To enable beam search with a beam size of 4, set the sampling_config as follows:

from tensorrt_llm import ModelConfig, LLM
from tensorrt_llm.hlapi import SamplingConfig

config = ModelConfig(model_dir=<llama_model_path>, max_beam_width=4)

llm = LLM(config)
# Let the LLM object generate text with the default sampling strategy, or
# you can create a SamplingConfig object as well with several fields set manually
sampling_config = llm.get_default_sampling_config()
sampling_config.beam_width = 4 # current limitation: beam_width should be equal to max_beam_width

for output in llm.generate(<prompt>, sampling_config=sampling_config):
    print(output)

You can set other fields in the SamplingConfig object to customize the sampling strategy, please refer to the SamplingConfig class for more details.

LLM pipeline configuration

Runtime customization

For kv_cache_config, scheduling_policy and streaming_llm features, please refer to LLaMA's README for more details, the high-level API supports these features as well by setting the corresponding fields in the LLM() constructor.

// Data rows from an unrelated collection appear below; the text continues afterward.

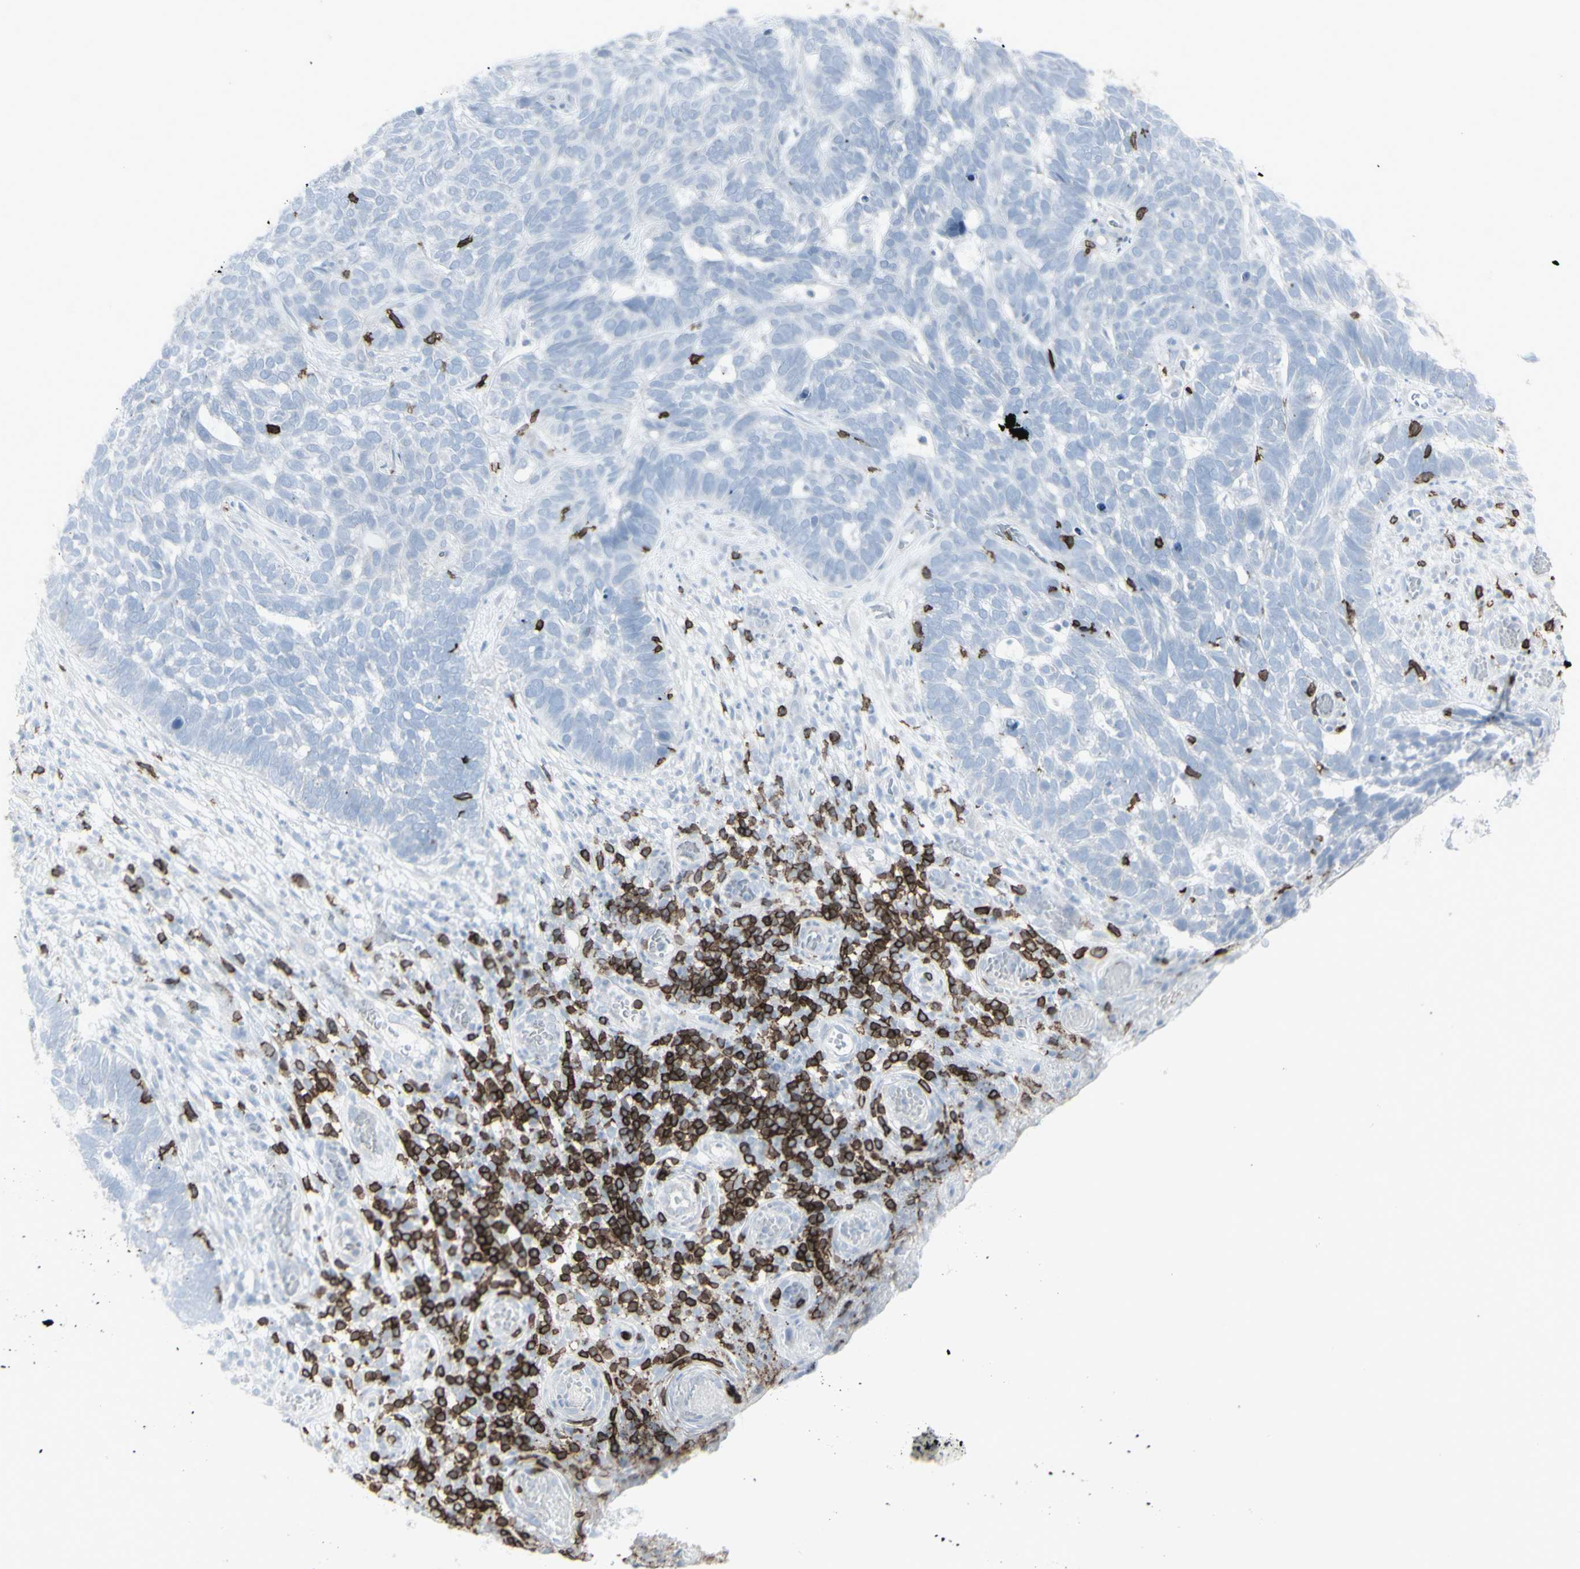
{"staining": {"intensity": "negative", "quantity": "none", "location": "none"}, "tissue": "skin cancer", "cell_type": "Tumor cells", "image_type": "cancer", "snomed": [{"axis": "morphology", "description": "Basal cell carcinoma"}, {"axis": "topography", "description": "Skin"}], "caption": "Protein analysis of skin basal cell carcinoma exhibits no significant expression in tumor cells.", "gene": "CD247", "patient": {"sex": "male", "age": 87}}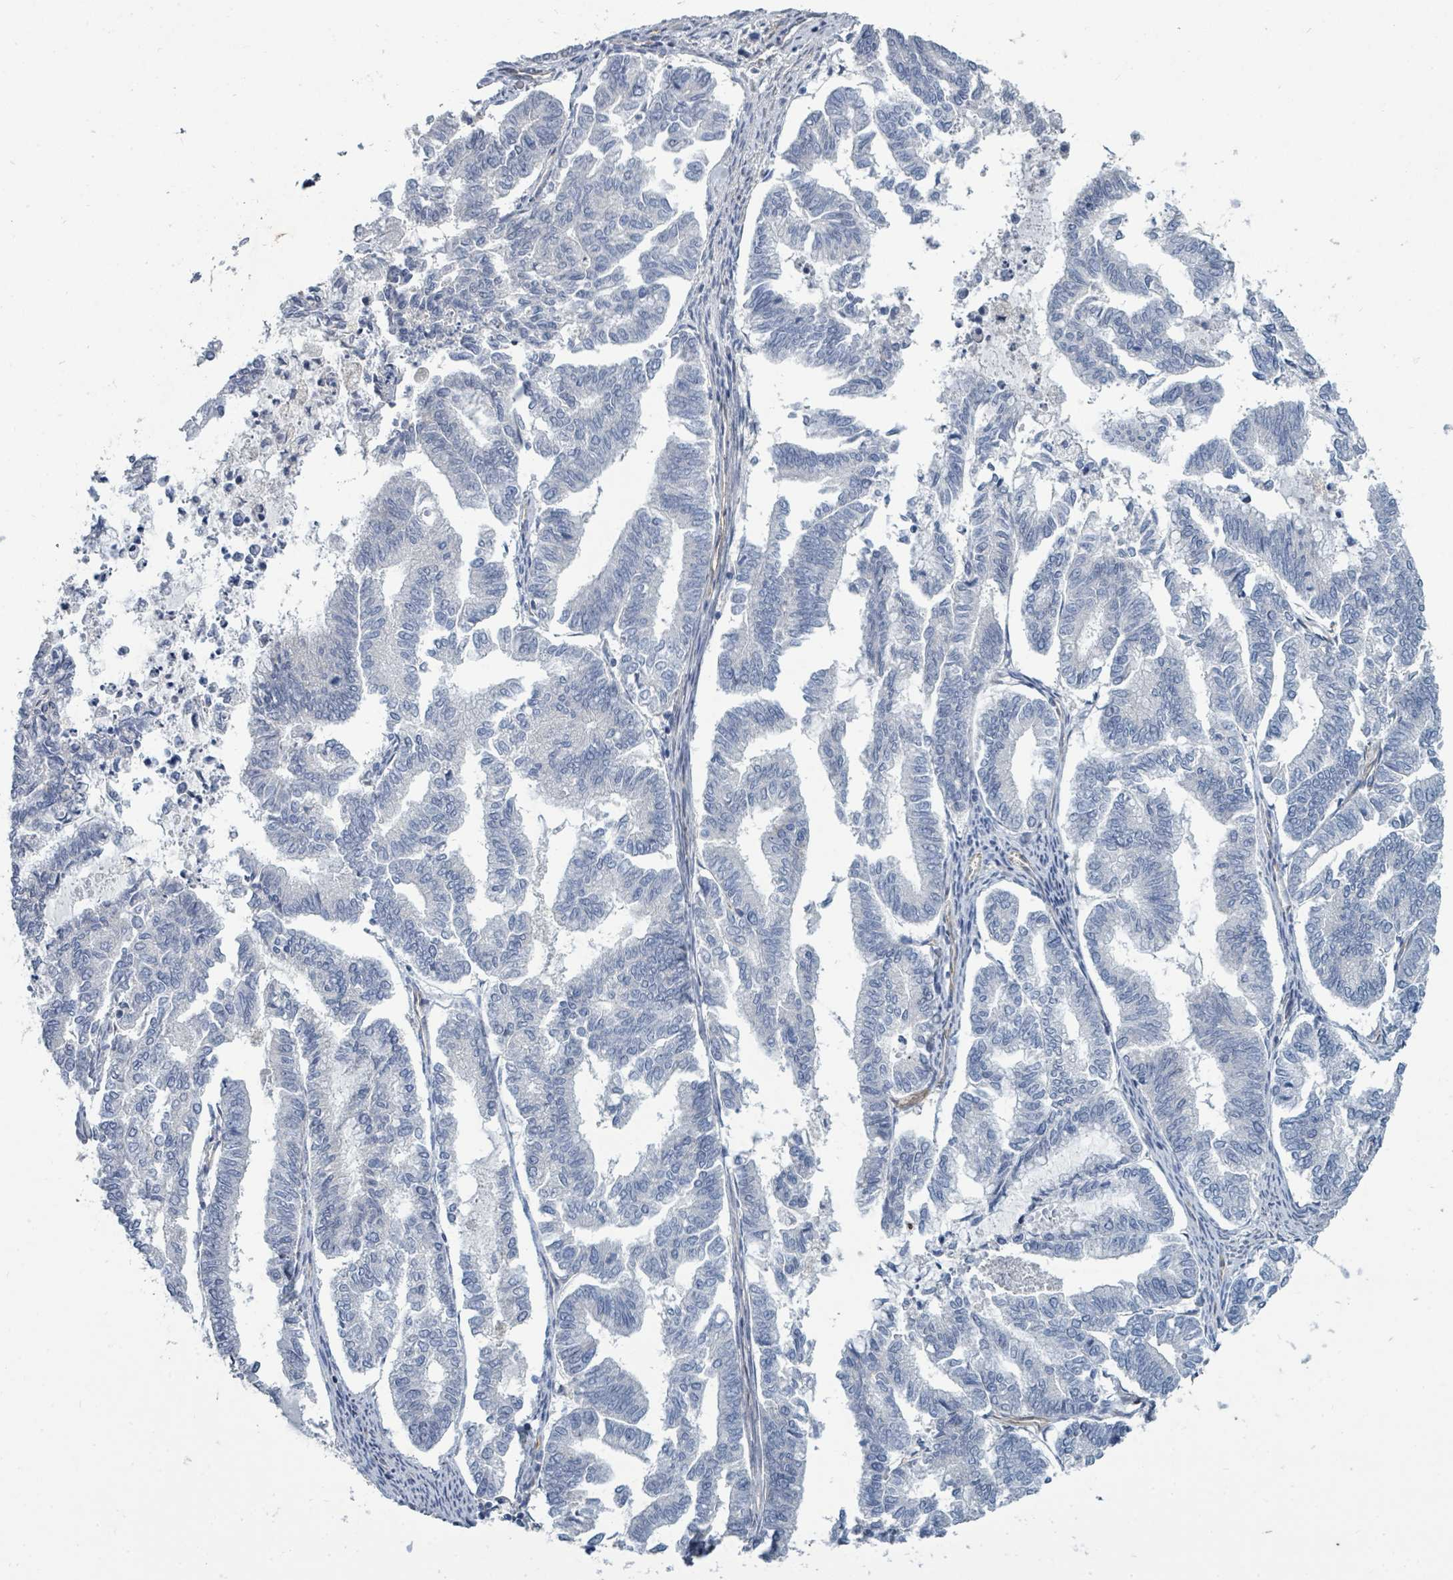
{"staining": {"intensity": "negative", "quantity": "none", "location": "none"}, "tissue": "endometrial cancer", "cell_type": "Tumor cells", "image_type": "cancer", "snomed": [{"axis": "morphology", "description": "Adenocarcinoma, NOS"}, {"axis": "topography", "description": "Endometrium"}], "caption": "This is an immunohistochemistry micrograph of adenocarcinoma (endometrial). There is no expression in tumor cells.", "gene": "IFIT1", "patient": {"sex": "female", "age": 79}}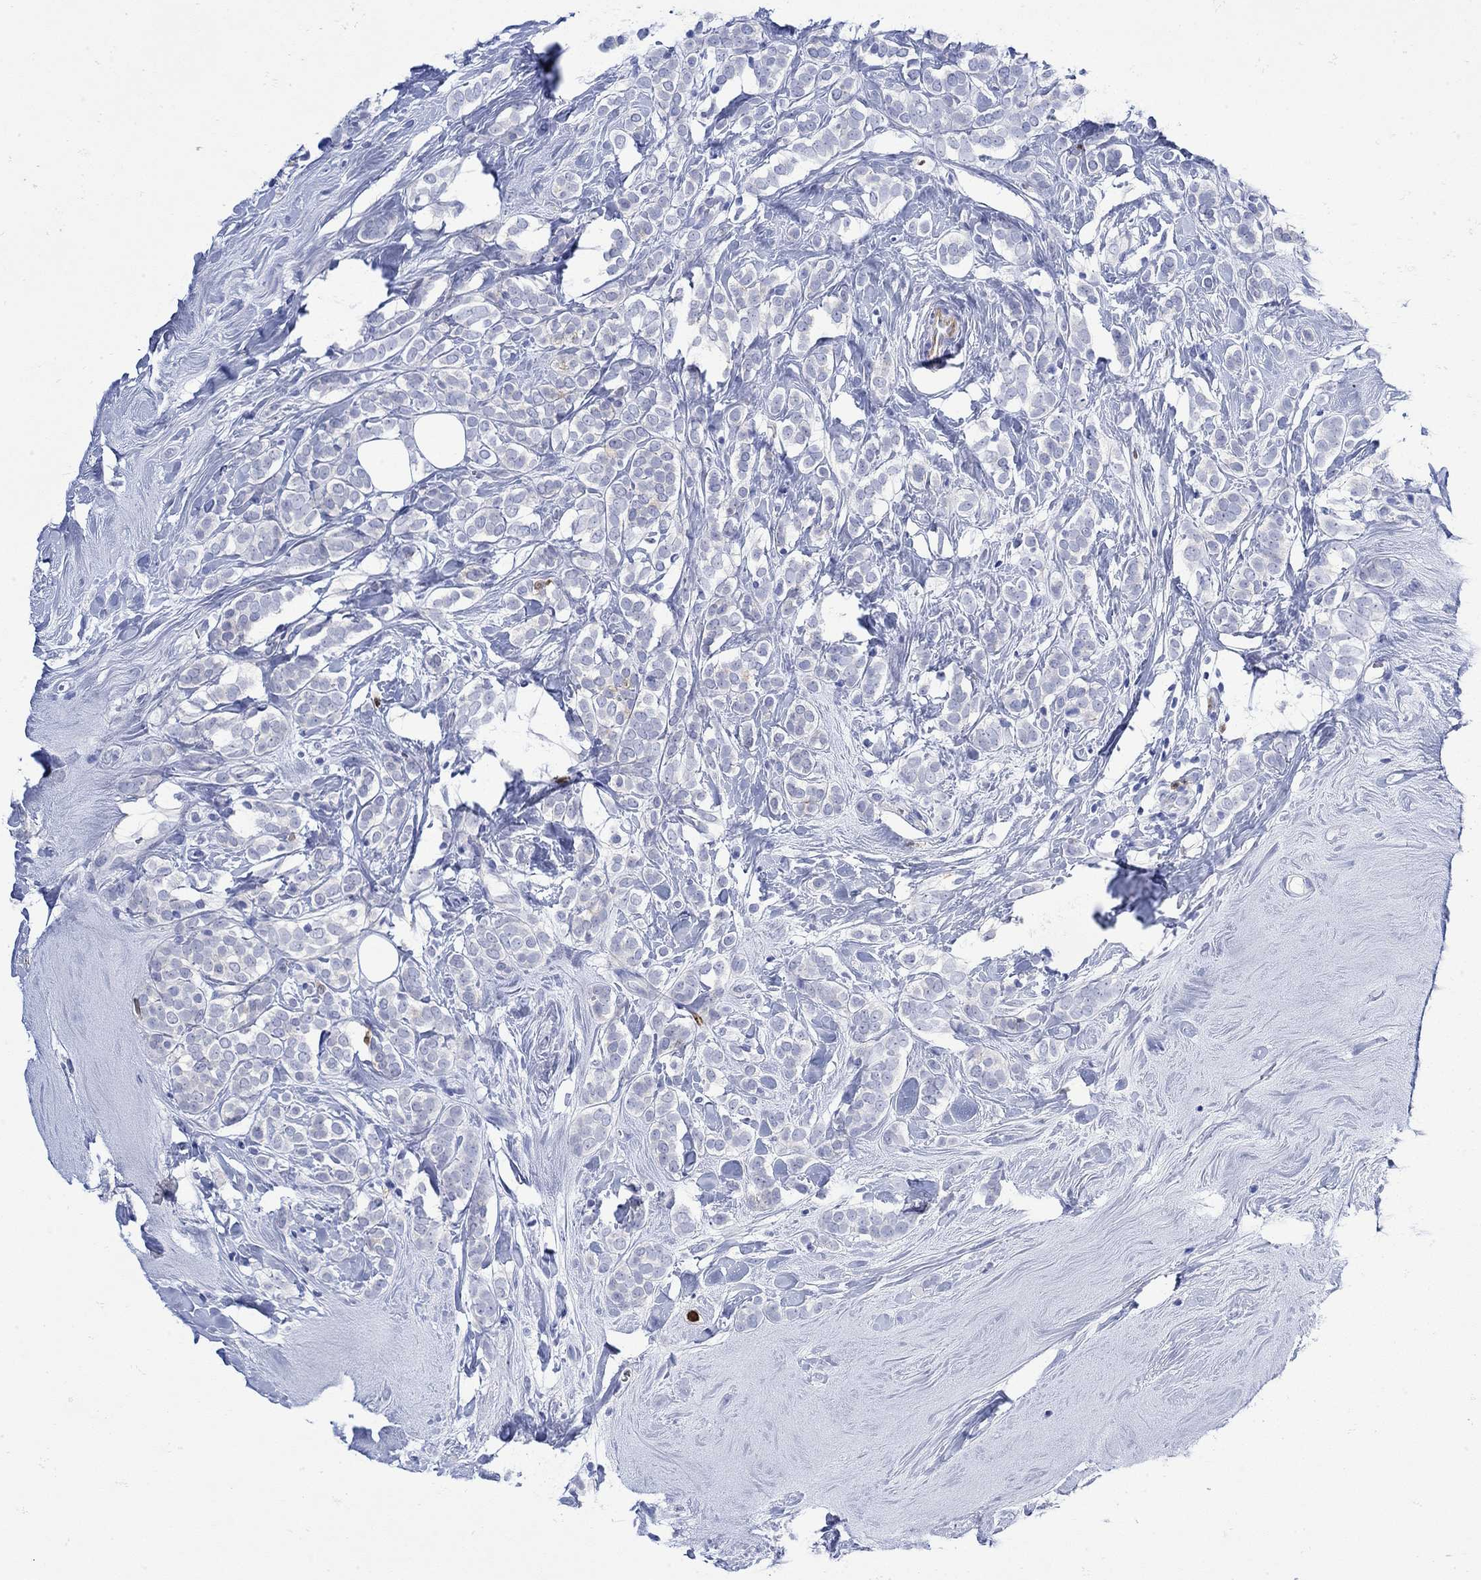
{"staining": {"intensity": "negative", "quantity": "none", "location": "none"}, "tissue": "breast cancer", "cell_type": "Tumor cells", "image_type": "cancer", "snomed": [{"axis": "morphology", "description": "Lobular carcinoma"}, {"axis": "topography", "description": "Breast"}], "caption": "DAB (3,3'-diaminobenzidine) immunohistochemical staining of breast lobular carcinoma reveals no significant positivity in tumor cells.", "gene": "LINGO3", "patient": {"sex": "female", "age": 49}}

from tensorrt_llm import ModelConfig, LLM
from tensorrt_llm.hlapi import KvCacheConfig, SchedulerPolicy

config = ModelConfig(model_dir=<llama_model_path>)
llm = LLM(config,
          kv_cache_config=KvCacheConfig(
                            max_new_tokens=128,
                            free_gpu_memory_fraction=0.8),
          scheduling_policy=SchedulerPolicy.GUARANTEED_NO_EVICT)

Tokenizer customization

By default, the high-level API uses transformers AutoTokenizer. You can override it with your own tokenizer by passing it when creating the LLM object. For example:

llm = LLM(config, tokenizer=<my_faster_one>)

The LLM() workflow should use your tokenizer instead.

It is also possible to input token IDs directly without Tokenizers with the following code, note that the result will be also IDs without text since the tokenizer is not used.

llm = LLM(config)

for output in llm.generate([32, 12]): ...

Disabling tokenizer

For performance considerations, you can disable the tokenizer by passing the token ID list to the LLM.generate/_async method. For example:

config = ModelConfig(model_dir=<llama_model_path>)

llm = LLM(config)
for output in llm.generate([[32, 12]]):
    print(output)

You will get something like GenerationResult(text='', token_ids=[23, 14, 3, 29871, 3], ...), note that the text field is empty since the tokenizer is not activated.

Fine grain control (Danger Zone)

The high-level API is designed to be easy to use with hiding and auto-configuring most of the details, ideally, you don't need to touch the low-level details. However, if you want to fine-tune the underlying details, it is still possible to do so with two temporary APIs:

  1. ModelConfig._set_additional_options to set additional options for the model, such as some TensorRT shape range.
  2. LLM(..., **_additional_options) to set extra options for the LLM pipeline, such as some runtime optimization knobs.

Note that, both APIs are not stable and we aim to gradually remove them, please use them with caution.